### [TASK DETAILS]
Transcribe the Madras High Court case heading word for word, in full.

--- begin ARTICLE ---

High Court Madras High Court

Amaravathi Thevar vs Balakrishnan … 1St on 23 January, 2008

Madras High Court
Amaravathi Thevar vs Balakrishnan … 1St on 23 January, 2008
       

  

  

 
 
 BEFORE THE MADURAI BENCH OF MADRAS HIGH COURT

DATED :23/01/2008

CORAM
THE HONOURABLE MR.JUSTICE G.RAJASURIA

S.A.No.849 of 2000


Amaravathi Thevar   		... Appellant/1st Respondent/
						1st Defendant

Vs

1.Balakrishnan			... 1st Respondent/Appellant/
						Plaintiff


2.Radhakrishnan			... 2nd Respondent/
2nd Respondent/
2nd Defendant

Prayer


Second Appeal filed under Section 100 of the  Code of Civil Procedure,
against the judgment and decree dated 24.06.1998 passed in A.S.No.183 of 1996
by the learned Principal District Judge, Ramanathapuram, in reversing the
judgment and decree dated 31.10.1995 passed in O.S.No.96 of 1994 by the learned
Sub Judge, Ramanathapuram.

--- end ARTICLE ---
--- begin SUPPLIED INFORMATION ---

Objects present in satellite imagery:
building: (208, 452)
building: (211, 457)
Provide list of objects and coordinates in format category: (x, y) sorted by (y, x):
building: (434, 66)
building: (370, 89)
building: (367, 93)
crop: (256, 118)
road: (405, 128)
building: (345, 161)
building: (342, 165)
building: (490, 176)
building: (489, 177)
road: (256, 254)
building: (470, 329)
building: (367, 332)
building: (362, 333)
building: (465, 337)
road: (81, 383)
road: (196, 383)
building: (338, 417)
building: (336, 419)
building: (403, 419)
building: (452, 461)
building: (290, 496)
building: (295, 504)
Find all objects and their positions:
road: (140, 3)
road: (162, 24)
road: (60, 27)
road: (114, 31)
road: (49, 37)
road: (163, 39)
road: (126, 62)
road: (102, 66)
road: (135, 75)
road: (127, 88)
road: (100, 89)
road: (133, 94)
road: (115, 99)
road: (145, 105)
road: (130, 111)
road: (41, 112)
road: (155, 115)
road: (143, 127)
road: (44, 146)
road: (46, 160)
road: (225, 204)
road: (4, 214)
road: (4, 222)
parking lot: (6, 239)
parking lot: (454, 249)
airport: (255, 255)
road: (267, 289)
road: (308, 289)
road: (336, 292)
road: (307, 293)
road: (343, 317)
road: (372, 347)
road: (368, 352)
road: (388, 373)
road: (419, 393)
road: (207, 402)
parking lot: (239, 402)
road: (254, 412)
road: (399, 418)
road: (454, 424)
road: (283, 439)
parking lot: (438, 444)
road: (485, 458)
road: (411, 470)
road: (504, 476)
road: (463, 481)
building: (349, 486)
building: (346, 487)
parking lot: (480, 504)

--- end SUPPLIED INFORMATION ---

### [SOLUTION BELOW]
High Court Madras High Court

Amaravathi Thevar vs Balakrishnan … 1St on 23 January, 2008

Madras High Court
Amaravathi Thevar vs Balakrishnan … 1St on 23 January, 2008
       

  

  

 
 
 BEFORE THE MADURAI BENCH OF MADRAS HIGH COURT

DATED :23/01/2008

CORAM
THE HONOURABLE MR.JUSTICE G.RAJASURIA

S.A.No.849 of 2000


Amaravathi Thevar   		... Appellant/1st Respondent/
						1st Defendant

Vs

1.Balakrishnan			... 1st Respondent/Appellant/
						Plaintiff


2.Radhakrishnan			... 2nd Respondent/
2nd Respondent/
2nd Defendant

Prayer


Second Appeal filed under Section 100 of the  Code of Civil Procedure,
against the judgment and decree dated 24.06.1998 passed in A.S.No.183 of 1996
by the learned Principal District Judge, Ramanathapuram, in reversing the
judgment and decree dated 31.10.1995 passed in O.S.No.96 of 1994 by the learned
Sub Judge, Ramanathapuram.